◆ AIM OF THE TASK
Reproduce every line of the data below verbatim, from the first line to the last, without altering, omitting, or reordering anything.

◆ SUPPLIED DATA
○ ○ ○ ○ ○ ○ ○

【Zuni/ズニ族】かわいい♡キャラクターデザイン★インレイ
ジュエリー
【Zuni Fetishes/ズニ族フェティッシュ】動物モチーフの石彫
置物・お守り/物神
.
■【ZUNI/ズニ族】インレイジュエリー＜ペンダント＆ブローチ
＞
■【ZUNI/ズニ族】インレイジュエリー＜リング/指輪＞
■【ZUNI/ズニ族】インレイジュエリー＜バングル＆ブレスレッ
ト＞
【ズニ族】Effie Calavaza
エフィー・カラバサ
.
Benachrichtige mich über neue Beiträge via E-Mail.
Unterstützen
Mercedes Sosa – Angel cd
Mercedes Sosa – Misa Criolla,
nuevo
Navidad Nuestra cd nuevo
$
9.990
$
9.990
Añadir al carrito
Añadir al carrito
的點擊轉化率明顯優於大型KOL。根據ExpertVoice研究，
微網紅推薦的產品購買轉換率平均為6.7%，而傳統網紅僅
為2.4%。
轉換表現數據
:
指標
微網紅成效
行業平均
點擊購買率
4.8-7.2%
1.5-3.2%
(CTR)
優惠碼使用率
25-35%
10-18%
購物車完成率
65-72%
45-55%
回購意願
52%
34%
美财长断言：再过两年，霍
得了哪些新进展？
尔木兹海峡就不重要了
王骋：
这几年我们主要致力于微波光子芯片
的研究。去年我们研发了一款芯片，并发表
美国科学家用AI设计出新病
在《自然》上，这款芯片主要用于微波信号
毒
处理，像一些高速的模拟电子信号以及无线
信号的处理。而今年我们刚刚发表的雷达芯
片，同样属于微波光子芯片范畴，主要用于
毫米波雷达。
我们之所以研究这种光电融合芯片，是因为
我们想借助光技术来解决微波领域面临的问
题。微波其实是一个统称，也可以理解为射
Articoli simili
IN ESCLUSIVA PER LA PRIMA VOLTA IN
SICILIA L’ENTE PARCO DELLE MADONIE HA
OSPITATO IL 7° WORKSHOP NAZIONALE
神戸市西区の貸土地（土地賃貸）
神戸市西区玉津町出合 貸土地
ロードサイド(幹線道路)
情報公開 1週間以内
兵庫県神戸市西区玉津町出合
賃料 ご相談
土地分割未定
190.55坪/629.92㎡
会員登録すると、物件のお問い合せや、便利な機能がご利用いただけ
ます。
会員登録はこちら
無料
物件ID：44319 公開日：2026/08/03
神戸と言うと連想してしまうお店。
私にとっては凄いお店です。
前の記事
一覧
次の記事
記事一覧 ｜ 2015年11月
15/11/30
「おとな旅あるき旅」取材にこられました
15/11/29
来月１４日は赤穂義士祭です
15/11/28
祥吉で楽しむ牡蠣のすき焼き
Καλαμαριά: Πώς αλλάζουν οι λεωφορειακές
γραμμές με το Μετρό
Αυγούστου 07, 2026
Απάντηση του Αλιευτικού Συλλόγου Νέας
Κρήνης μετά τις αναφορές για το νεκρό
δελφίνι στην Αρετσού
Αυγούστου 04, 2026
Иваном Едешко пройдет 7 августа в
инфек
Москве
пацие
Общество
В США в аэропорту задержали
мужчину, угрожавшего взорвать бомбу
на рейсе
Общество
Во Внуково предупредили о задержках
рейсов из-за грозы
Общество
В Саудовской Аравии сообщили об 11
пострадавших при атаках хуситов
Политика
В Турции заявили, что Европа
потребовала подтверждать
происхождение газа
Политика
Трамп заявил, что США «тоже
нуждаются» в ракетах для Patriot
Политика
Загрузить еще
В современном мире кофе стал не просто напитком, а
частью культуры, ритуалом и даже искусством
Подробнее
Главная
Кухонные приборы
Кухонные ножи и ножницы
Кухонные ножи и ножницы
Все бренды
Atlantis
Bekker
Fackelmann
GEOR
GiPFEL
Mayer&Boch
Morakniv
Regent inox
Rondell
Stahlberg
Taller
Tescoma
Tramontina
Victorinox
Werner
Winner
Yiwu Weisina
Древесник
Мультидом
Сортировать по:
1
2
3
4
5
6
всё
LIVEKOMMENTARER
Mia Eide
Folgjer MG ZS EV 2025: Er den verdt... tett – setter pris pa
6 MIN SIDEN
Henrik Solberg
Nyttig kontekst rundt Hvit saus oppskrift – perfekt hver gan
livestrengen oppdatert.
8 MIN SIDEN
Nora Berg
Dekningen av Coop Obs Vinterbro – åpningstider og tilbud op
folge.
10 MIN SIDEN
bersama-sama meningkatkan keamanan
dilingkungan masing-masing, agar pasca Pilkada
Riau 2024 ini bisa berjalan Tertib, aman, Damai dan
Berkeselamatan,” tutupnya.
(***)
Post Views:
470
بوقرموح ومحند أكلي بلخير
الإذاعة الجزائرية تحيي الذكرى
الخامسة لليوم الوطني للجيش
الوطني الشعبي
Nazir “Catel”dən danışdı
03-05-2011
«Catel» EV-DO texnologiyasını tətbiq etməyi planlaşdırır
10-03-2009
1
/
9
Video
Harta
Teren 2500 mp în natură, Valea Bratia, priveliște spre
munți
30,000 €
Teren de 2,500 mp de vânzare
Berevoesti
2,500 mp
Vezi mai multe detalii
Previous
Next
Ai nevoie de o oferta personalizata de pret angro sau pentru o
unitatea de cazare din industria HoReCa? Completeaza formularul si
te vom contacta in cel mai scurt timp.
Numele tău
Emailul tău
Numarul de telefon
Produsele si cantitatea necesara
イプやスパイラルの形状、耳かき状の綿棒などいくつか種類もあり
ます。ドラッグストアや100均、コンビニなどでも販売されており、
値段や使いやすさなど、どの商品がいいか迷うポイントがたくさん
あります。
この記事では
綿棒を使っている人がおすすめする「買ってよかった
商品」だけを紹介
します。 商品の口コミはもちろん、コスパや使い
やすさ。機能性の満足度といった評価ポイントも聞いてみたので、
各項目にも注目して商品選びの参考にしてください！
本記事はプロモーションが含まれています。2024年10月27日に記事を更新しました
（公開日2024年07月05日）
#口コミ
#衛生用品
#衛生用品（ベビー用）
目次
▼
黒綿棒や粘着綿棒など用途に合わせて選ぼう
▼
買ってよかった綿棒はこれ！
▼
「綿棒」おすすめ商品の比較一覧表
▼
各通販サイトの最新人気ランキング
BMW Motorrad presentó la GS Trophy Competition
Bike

○ ○ ○ ○ ○ ○ ○

◆ REPLY
【Zuni/ズニ族】かわいい♡キャラクターデザイン★インレイ
ジュエリー
【Zuni Fetishes/ズニ族フェティッシュ】動物モチーフの石彫
置物・お守り/物神
.
■【ZUNI/ズニ族】インレイジュエリー＜ペンダント＆ブローチ
＞
■【ZUNI/ズニ族】インレイジュエリー＜リング/指輪＞
■【ZUNI/ズニ族】インレイジュエリー＜バングル＆ブレスレッ
ト＞
【ズニ族】Effie Calavaza
エフィー・カラバサ
.
Benachrichtige mich über neue Beiträge via E-Mail.
Unterstützen
Mercedes Sosa – Angel cd
Mercedes Sosa – Misa Criolla,
nuevo
Navidad Nuestra cd nuevo
$
9.990
$
9.990
Añadir al carrito
Añadir al carrito
的點擊轉化率明顯優於大型KOL。根據ExpertVoice研究，
微網紅推薦的產品購買轉換率平均為6.7%，而傳統網紅僅
為2.4%。
轉換表現數據
:
指標
微網紅成效
行業平均
點擊購買率
4.8-7.2%
1.5-3.2%
(CTR)
優惠碼使用率
25-35%
10-18%
購物車完成率
65-72%
45-55%
回購意願
52%
34%
美财长断言：再过两年，霍
得了哪些新进展？
尔木兹海峡就不重要了
王骋：
这几年我们主要致力于微波光子芯片
的研究。去年我们研发了一款芯片，并发表
美国科学家用AI设计出新病
在《自然》上，这款芯片主要用于微波信号
毒
处理，像一些高速的模拟电子信号以及无线
信号的处理。而今年我们刚刚发表的雷达芯
片，同样属于微波光子芯片范畴，主要用于
毫米波雷达。
我们之所以研究这种光电融合芯片，是因为
我们想借助光技术来解决微波领域面临的问
题。微波其实是一个统称，也可以理解为射
Articoli simili
IN ESCLUSIVA PER LA PRIMA VOLTA IN
SICILIA L’ENTE PARCO DELLE MADONIE HA
OSPITATO IL 7° WORKSHOP NAZIONALE
神戸市西区の貸土地（土地賃貸）
神戸市西区玉津町出合 貸土地
ロードサイド(幹線道路)
情報公開 1週間以内
兵庫県神戸市西区玉津町出合
賃料 ご相談
土地分割未定
190.55坪/629.92㎡
会員登録すると、物件のお問い合せや、便利な機能がご利用いただけ
ます。
会員登録はこちら
無料
物件ID：44319 公開日：2026/08/03
神戸と言うと連想してしまうお店。
私にとっては凄いお店です。
前の記事
一覧
次の記事
記事一覧 ｜ 2015年11月
15/11/30
「おとな旅あるき旅」取材にこられました
15/11/29
来月１４日は赤穂義士祭です
15/11/28
祥吉で楽しむ牡蠣のすき焼き
Καλαμαριά: Πώς αλλάζουν οι λεωφορειακές
γραμμές με το Μετρό
Αυγούστου 07, 2026
Απάντηση του Αλιευτικού Συλλόγου Νέας
Κρήνης μετά τις αναφορές για το νεκρό
δελφίνι στην Αρετσού
Αυγούστου 04, 2026
Иваном Едешко пройдет 7 августа в
инфек
Москве
пацие
Общество
В США в аэропорту задержали
мужчину, угрожавшего взорвать бомбу
на рейсе
Общество
Во Внуково предупредили о задержках
рейсов из-за грозы
Общество
В Саудовской Аравии сообщили об 11
пострадавших при атаках хуситов
Политика
В Турции заявили, что Европа
потребовала подтверждать
происхождение газа
Политика
Трамп заявил, что США «тоже
нуждаются» в ракетах для Patriot
Политика
Загрузить еще
В современном мире кофе стал не просто напитком, а
частью культуры, ритуалом и даже искусством
Подробнее
Главная
Кухонные приборы
Кухонные ножи и ножницы
Кухонные ножи и ножницы
Все бренды
Atlantis
Bekker
Fackelmann
GEOR
GiPFEL
Mayer&Boch
Morakniv
Regent inox
Rondell
Stahlberg
Taller
Tescoma
Tramontina
Victorinox
Werner
Winner
Yiwu Weisina
Древесник
Мультидом
Сортировать по:
1
2
3
4
5
6
всё
LIVEKOMMENTARER
Mia Eide
Folgjer MG ZS EV 2025: Er den verdt... tett – setter pris pa
6 MIN SIDEN
Henrik Solberg
Nyttig kontekst rundt Hvit saus oppskrift – perfekt hver gan
livestrengen oppdatert.
8 MIN SIDEN
Nora Berg
Dekningen av Coop Obs Vinterbro – åpningstider og tilbud op
folge.
10 MIN SIDEN
bersama-sama meningkatkan keamanan
dilingkungan masing-masing, agar pasca Pilkada
Riau 2024 ini bisa berjalan Tertib, aman, Damai dan
Berkeselamatan,” tutupnya.
(***)
Post Views:
470
بوقرموح ومحند أكلي بلخير
الإذاعة الجزائرية تحيي الذكرى
الخامسة لليوم الوطني للجيش
الوطني الشعبي
Nazir “Catel”dən danışdı
03-05-2011
«Catel» EV-DO texnologiyasını tətbiq etməyi planlaşdırır
10-03-2009
1
/
9
Video
Harta
Teren 2500 mp în natură, Valea Bratia, priveliște spre
munți
30,000 €
Teren de 2,500 mp de vânzare
Berevoesti
2,500 mp
Vezi mai multe detalii
Previous
Next
Ai nevoie de o oferta personalizata de pret angro sau pentru o
unitatea de cazare din industria HoReCa? Completeaza formularul si
te vom contacta in cel mai scurt timp.
Numele tău
Emailul tău
Numarul de telefon
Produsele si cantitatea necesara
イプやスパイラルの形状、耳かき状の綿棒などいくつか種類もあり
ます。ドラッグストアや100均、コンビニなどでも販売されており、
値段や使いやすさなど、どの商品がいいか迷うポイントがたくさん
あります。
この記事では
綿棒を使っている人がおすすめする「買ってよかった
商品」だけを紹介
します。 商品の口コミはもちろん、コスパや使い
やすさ。機能性の満足度といった評価ポイントも聞いてみたので、
各項目にも注目して商品選びの参考にしてください！
本記事はプロモーションが含まれています。2024年10月27日に記事を更新しました
（公開日2024年07月05日）
#口コミ
#衛生用品
#衛生用品（ベビー用）
目次
▼
黒綿棒や粘着綿棒など用途に合わせて選ぼう
▼
買ってよかった綿棒はこれ！
▼
「綿棒」おすすめ商品の比較一覧表
▼
各通販サイトの最新人気ランキング
BMW Motorrad presentó la GS Trophy Competition
Bike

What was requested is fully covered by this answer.